▸ **Excerpt provided**
## begin
Skip to main content

SageMaker custom deployments made easy

Project description

Latest Version Code style: black License: MIT Made With Love

Ezsmdeploy python SDK helps you easily deploy Machine learning models and provides a rich set of features such as passing one or more model files (yes, through multi-model deployments), automatically choosing an instance based on model size or based on a budget, and load testing endpoints using an intuitive API. Ezsmdeploy uses the SageMaker Python SDK, which is an open source library for training and deploying machine learning models on Amazon SageMaker. This SDK however focuses on simplifying deployment from existing models, and as such, this is for you if:

  1. you have a serialized model (a pickle / joblib/ json/ TF saved model/ Pytorch .pth/ etc) file and you want to deploy and test your model as an API endpoint

  2. you have a model or multiple models stored as local files, in local folders, or in S3 as tar files (model.tar.gz)
## end
▸ **Source excerpt**
## begin
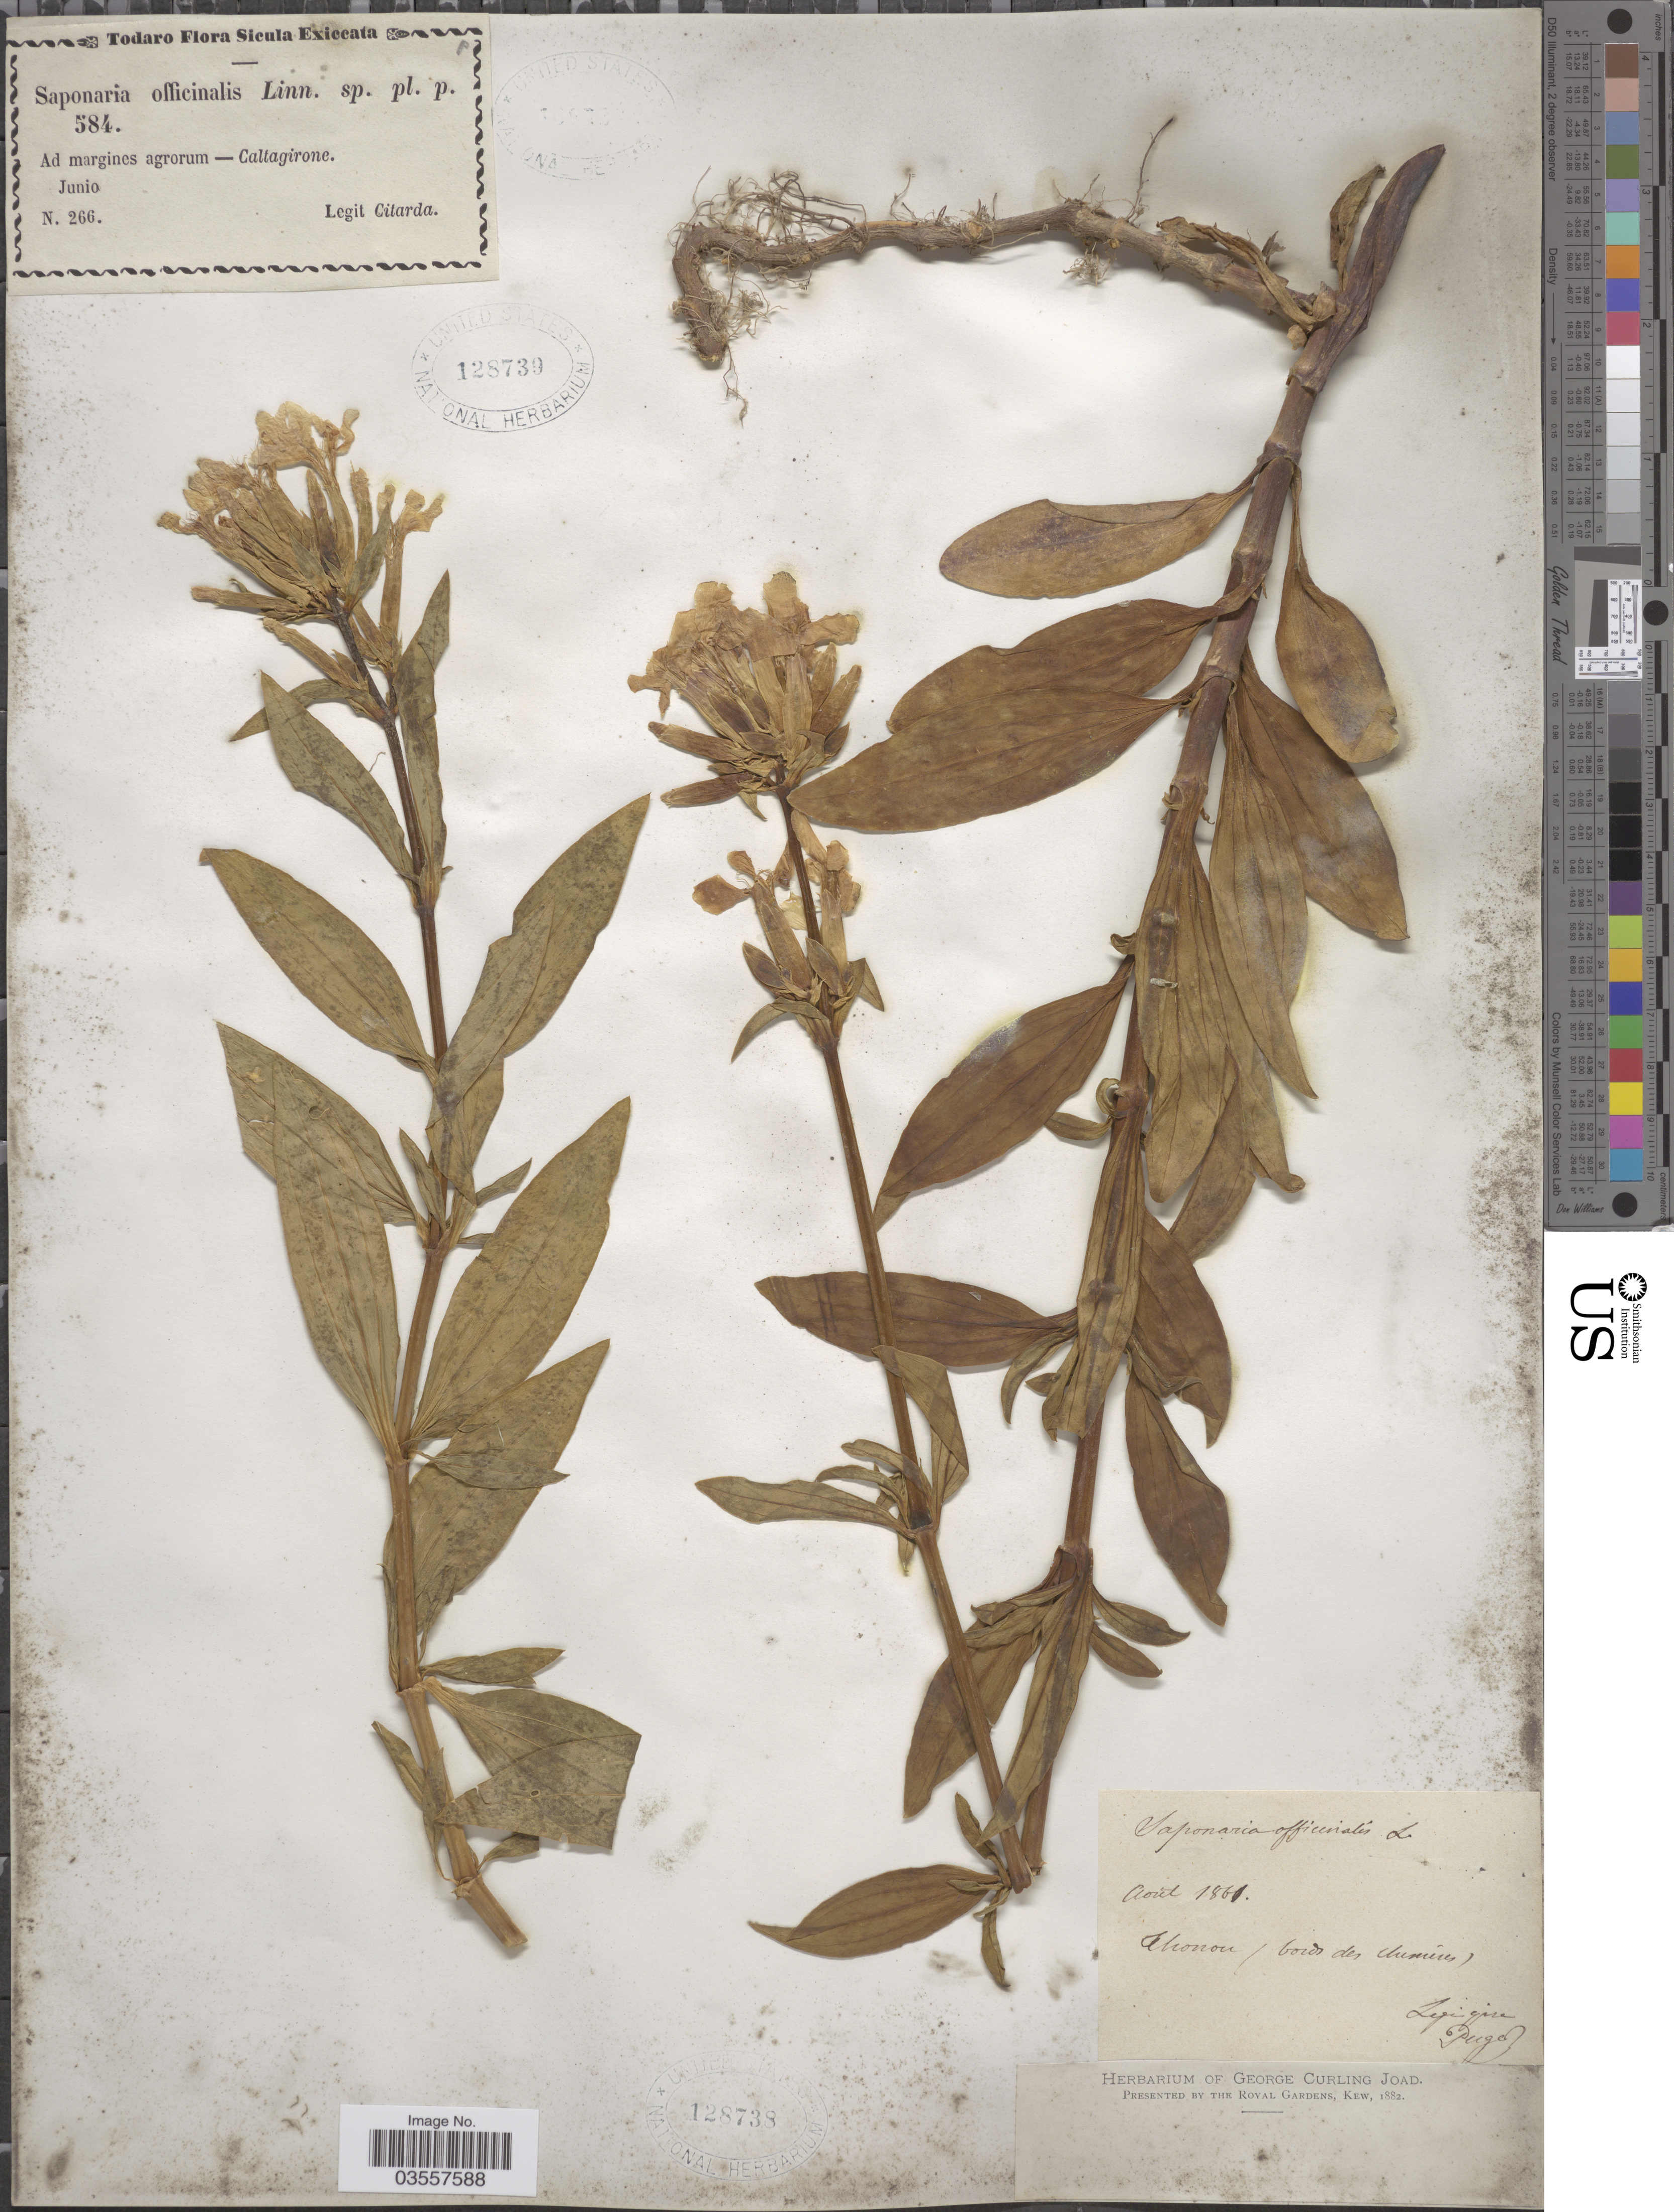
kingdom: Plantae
## end
▸ **Problems to solve**
• a. Which library does the Ezsmdeploy project description say the SDK uses?
• b. Extend the Ezsmdeploy project description past its last line.
The listing isn't needed here.

▸ **Answers per task**
• a. The SageMaker Python SDK.

• b.
  3. you don’t want to create a custom docker container for deployment and/or don’t want to deal with docker

  4. you want to make use of advanced features such as autoscaling, elastic inference, multi-model endpoints, model inference data capture, and locust.io based load testing, without any of the heavy lifting

  5. you want to still have control of how do perform inference by passing in a python script

Note for some Sagemaker estimators, deployment from pretrained models is easy; consider the Tensorflow savedmodel format. You can very easily tar your save_model.pb and variables file and use the sagemaker.tensorflow.serving.Model to register and deploy your model. Nevertheless, if your TF model is saved as checkpoints, HDF5 file, or as Tflite file, or if you have deployments needs accross multiple types of serialized model files, this may help standardize your deployment pipeline and avoid the need for building new containers for each model.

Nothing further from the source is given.